Опять ничего не было, только боль и ужас. Он сознавал, что никто ему не поможет: гусары сочли его мертвым, уехали, бросив здесь вместе с убитыми, и едва ли они скоро вернутся, если вернутся вообще. От этой мысли он потерял власть над собой и малодушно заплакал. И тут рука его, судорожно ползая по мундиру, нашарила на левом боку пистолет. Мелькнула страшная и соблазнительная мысль: «Один только миг, одно, правда нелегкое, усилие, и пытка прекратится…» И тут же другая мысль: «Какой грех! Как можно даже думать?.. И я не хочу, не хочу!»
Его пальцы разжались. Он отдернул руку от полированной деревянной рукоятки. Снова повернул голову, в отчаянии посмотрел на сверкающую множеством искр реку.
Ему показалось в это время, что в сознании его произошло некое раздвоение, будто кто-то из глубины его существа заговорил с ним. Потом ему даже показалось, что он слышит какой-то голос, но только исходящий не извне, а из его души. Впрочем, он когда-то слышал, что с тяжелобольными и умирающими такое случается…

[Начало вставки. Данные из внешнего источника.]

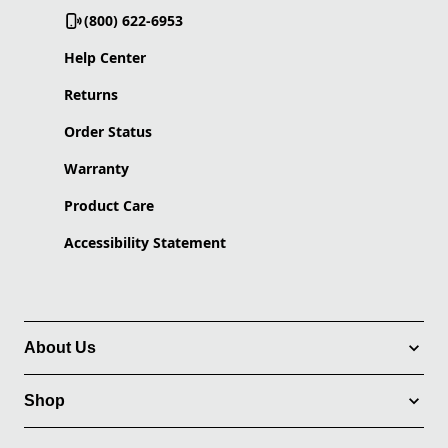
(800) 622-6953
Help Center
Returns
Order Status
Warranty
Product Care
Accessibility Statement
About Us
Shop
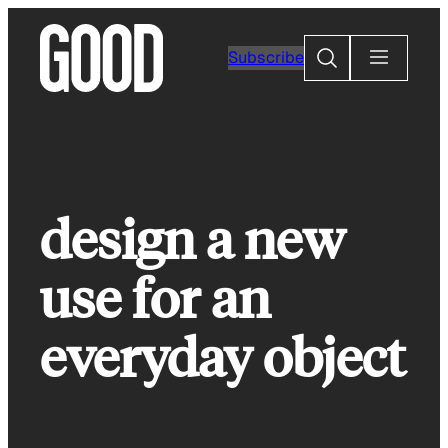
Skip
to
Search
Subscribe
content
design a new
use for an
everyday object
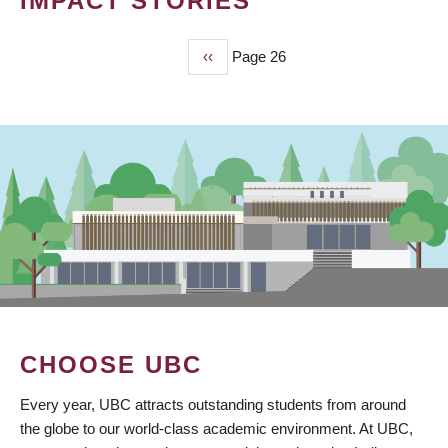
IMPACT STORIES
Previous
‹‹
Page 26
PAGINATION
page
CHOOSE UBC
Every year, UBC attracts outstanding students from around
the globe to our world-class academic environment. At UBC,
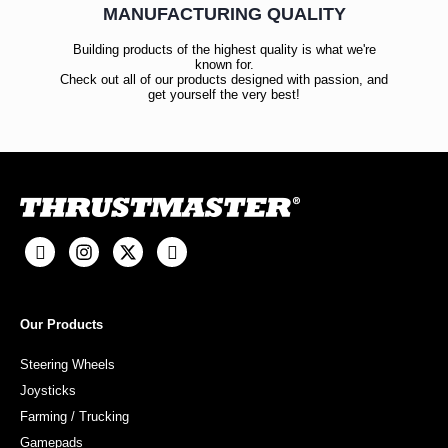
MANUFACTURING QUALITY
Building products of the highest quality is what we're
known for.
Check out all of our products designed with passion, and
get yourself the very best!
Our Products
Steering Wheels
Joysticks
Farming / Trucking
Gamepads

Этот внутренний голос говорил сначала тихо и невнятно, потом вдруг стал слышнее и зазвучал повелительно.
— Ты не должен слабеть! — твердил голос. — Слышишь, ты не должен слабеть, или ты умрешь. А умирать тебе нельзя.
— Я и сам не хочу! — прошептал он, будто поверив, что кто-то с ним разговаривает. — Но как быть? Кажется, все кончено…
— Нет, тебе нельзя умирать! — упрямо повторил голос. — Ты же хочешь стать архитектором. А разве ты станешь им, если сейчас умрешь? Ты тогда никем уже не станешь, неужели это тебе не ясно?
— Послушай, — раненый закрыл глаза, думая, что тогда и увидит незримого собеседника, но перед его закрытыми глазами плясали только разноцветные пятна. — Послушай… Может, ты сам дьявол? К чему ты меня искушаешь?.. Спаси меня, если это в твоей власти! А самому мне не спастись!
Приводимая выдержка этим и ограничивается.